It seems like everybody these days universally agrees that the dry bulk shipping market will get better at least in the short term. Executives from DryShips (NASDAQ: DRYS ) , Navios Maritime Partners (NYSE: NMM ) , Diana Shipping (NYSE: DSX ) , and other carriers have voiced optimism about increased demand for 2014. Even if that optimism is realized, there is another very important factor to watch that could ruin the whole thing.
The supply side
Everybody seems confident that the global supply of dry ships won't keep up with demand, which would result in shipping rates shooting up. For example, DryShips CEO George Economou stated, "Following a period of oversupply the recent volatility in the tanker and drybulk sectors is a clear sign of a balanced supply demand picture."
Meanwhile, DryShips CFO Ziad Nakleh concurred. He said, "The supply demand balance is tighter than anticipated." Nakleh points out that the order book for new ships has been in steady decline over the last five to six years.
Nakleh went on to say in more detail, "To sum up we believe that the fears over severe oversupply may have been overstated. And the depressed freight environment we've experienced during the past several years was more a result of lackluster demand rather than an oversupply issue, a situation we see reversing in the coming years."

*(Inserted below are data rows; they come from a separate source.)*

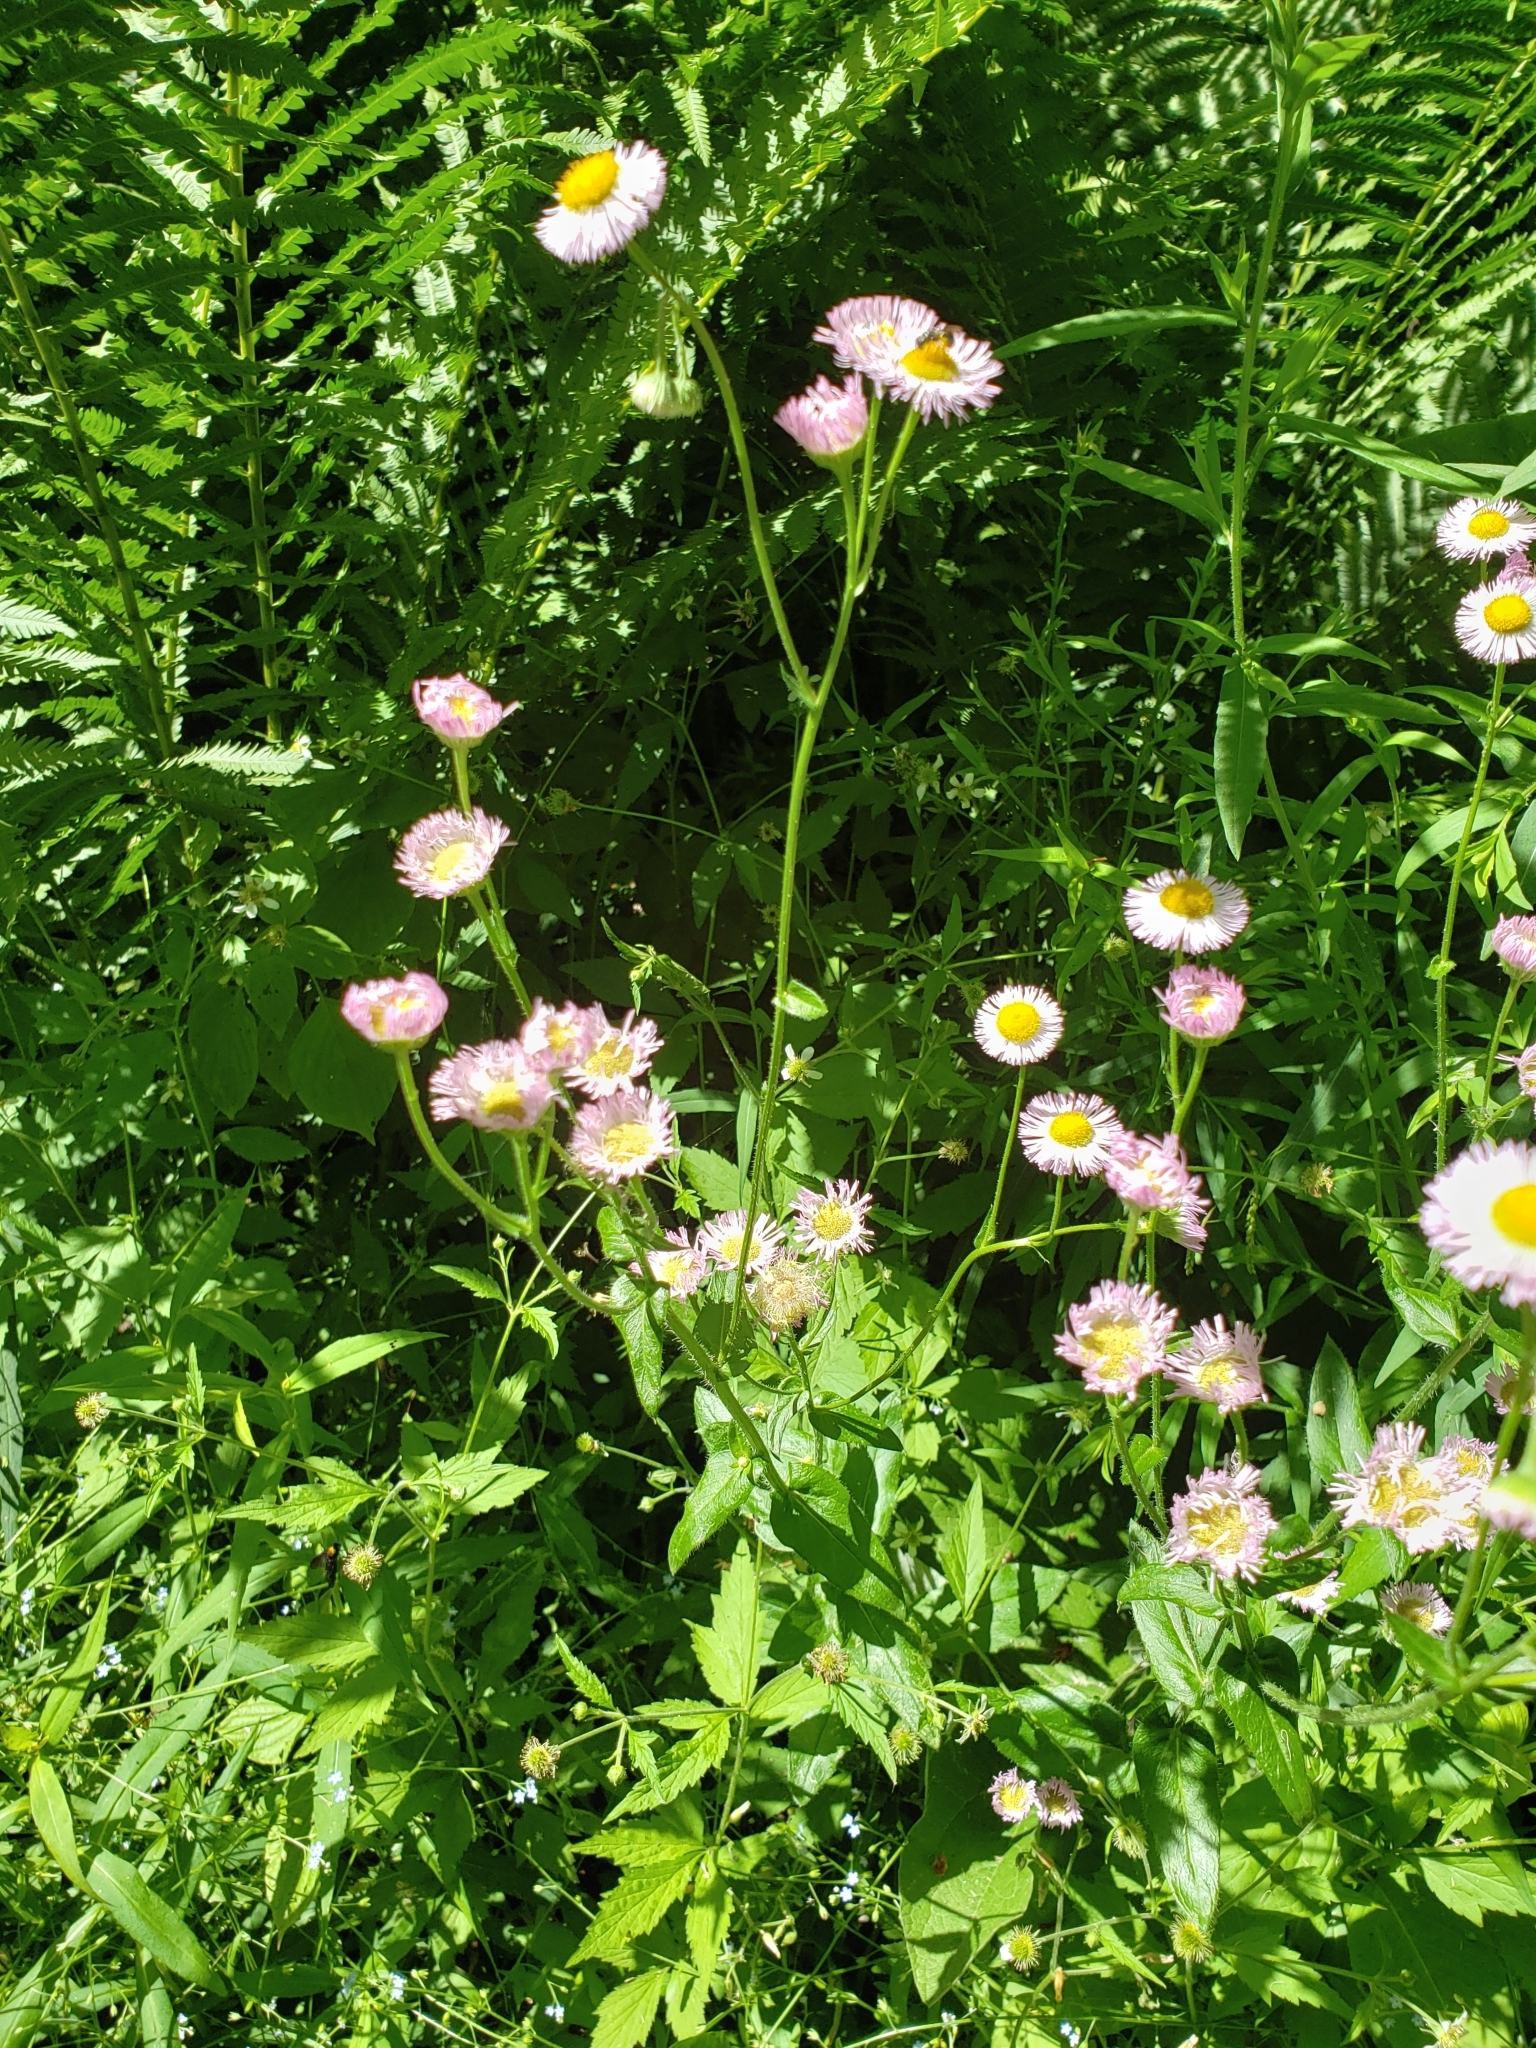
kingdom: Plantae
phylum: Tracheophyta
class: Magnoliopsida
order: Asterales
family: Asteraceae
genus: Erigeron
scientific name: Erigeron philadelphicus
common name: Robin's-plantain
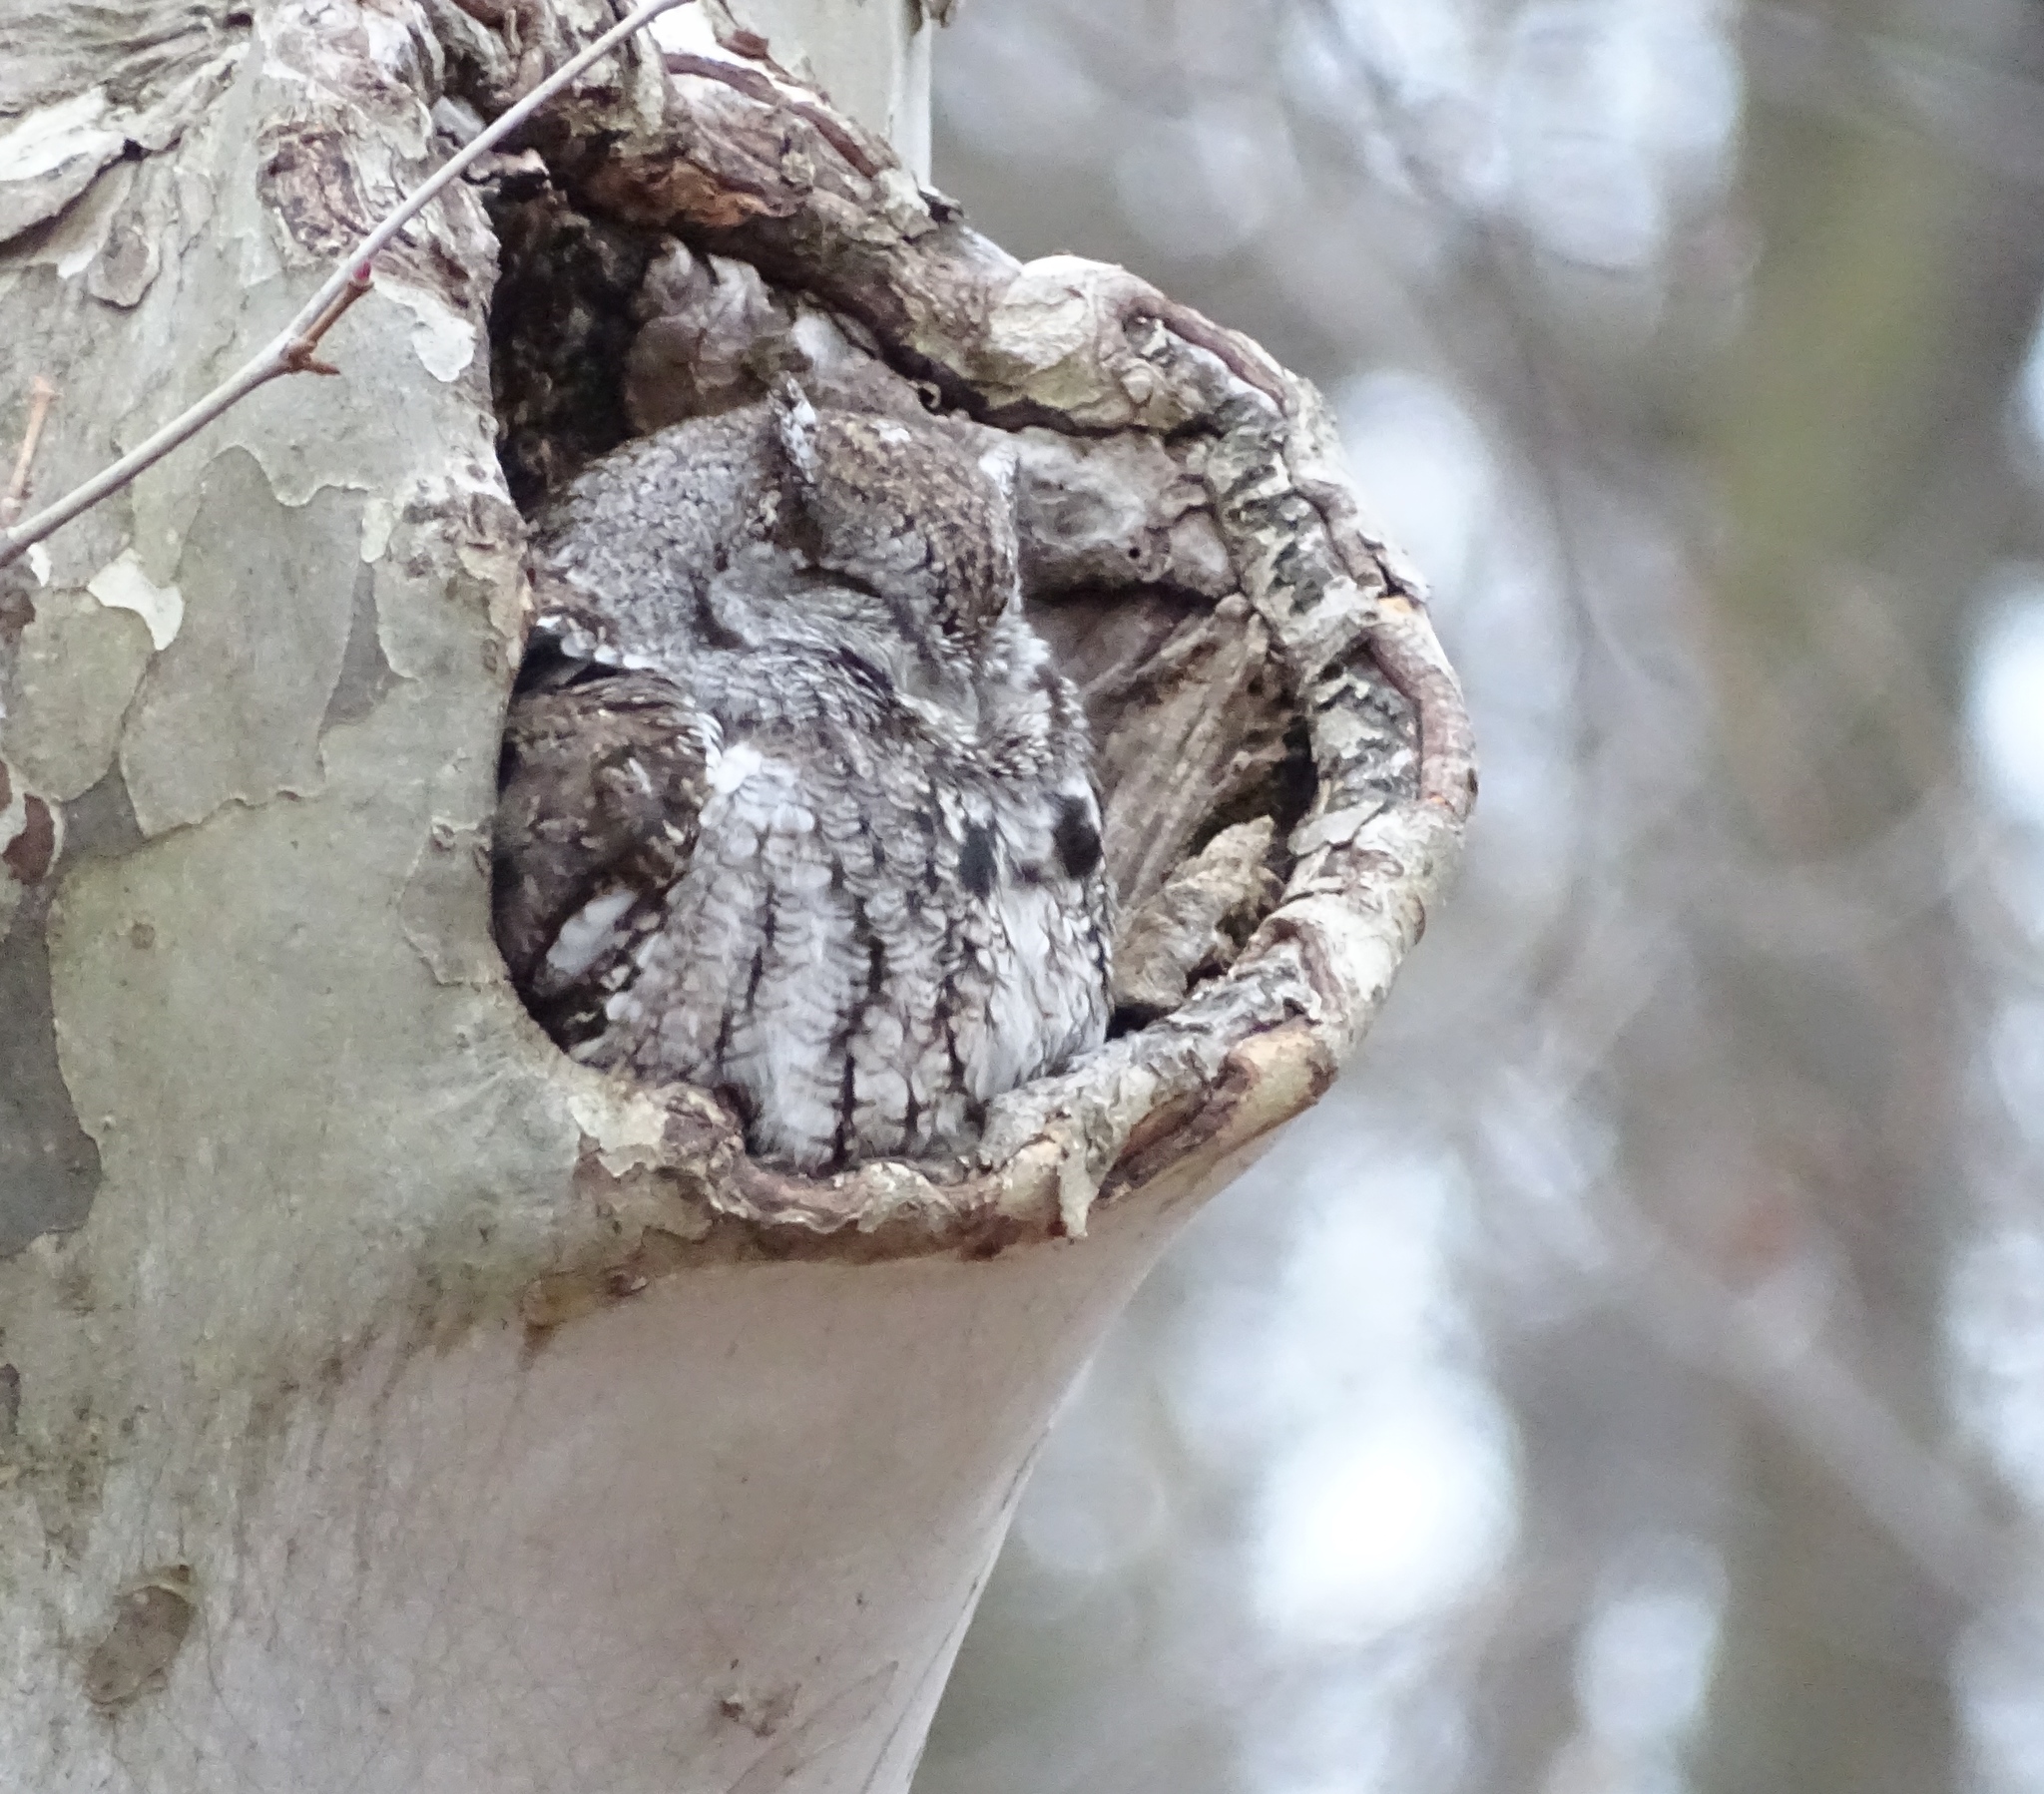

Game, set, match, right? Not so fast.
Nakleh went on to say, "While the order book has been expanding recently on the back of the improved market outlook and freight environment, we believe that it still remains at manageable levels as we expect demand growth to mitigate the fact of further addition to the fleet." It sounds like he's trying to play down the sudden increase in orders, justified or not, while remaining quite confident about rates for the industry and DryShips for 2014.
Could it simply be a situation where the expected jump in demand and expected low supply actually cause higher supply instead? What dry shipper wouldn't want to expand its fleet, if it can afford it, if it knows that rates are going to jump to highly profitable levels?
Perhaps Diana Shipping gives us a more balanced, implied warning. Diana Shipping mentioned, "If newbuilding orders do not flood the markets with vessels this will certainly be a positive factor for Capesize earnings going forward." The key word being "if" which leaves the possibility, and rightful concern, that new orders could come and flood the market, killing the whole supply-side theory.
The positive flip side
If Navios Maritime Partners is correct, an increased order book isn't as big of a concern as you might think. Navios Maritime Partners sees around 30% "non-deliveries," (which is delayed, postponed, or cancelled orders) for 2014. Probably the biggest reason many executives see supply coming down is the vast number of ships in the global supply that have aged and are overdue to be scrapped.
According to Navios, scrapping levels continue to be well below expectations, meaning that very old ships are being used beyond their expected lifespan until the last possible minute. CEO Angeliki Frangou of Navios Maritime Partners is simply amazed that there hasn't been more scrapping, but she went out on a limb and said, "Definitely you will have more scrapping in 2014 that will be the way forward."
Foolish final thoughts
The Korean Shipping Messenger put it best: "Unless demolition activity picks up significantly from the low levels seen thus far this year all estimates of a healthier market going forward could be at risk in spite of the slowing down of newbuilding deliveries." Watch like a hawk for new scrapping information as this single indicator can potentially make or break the entire dry shipping industry this year and beyond.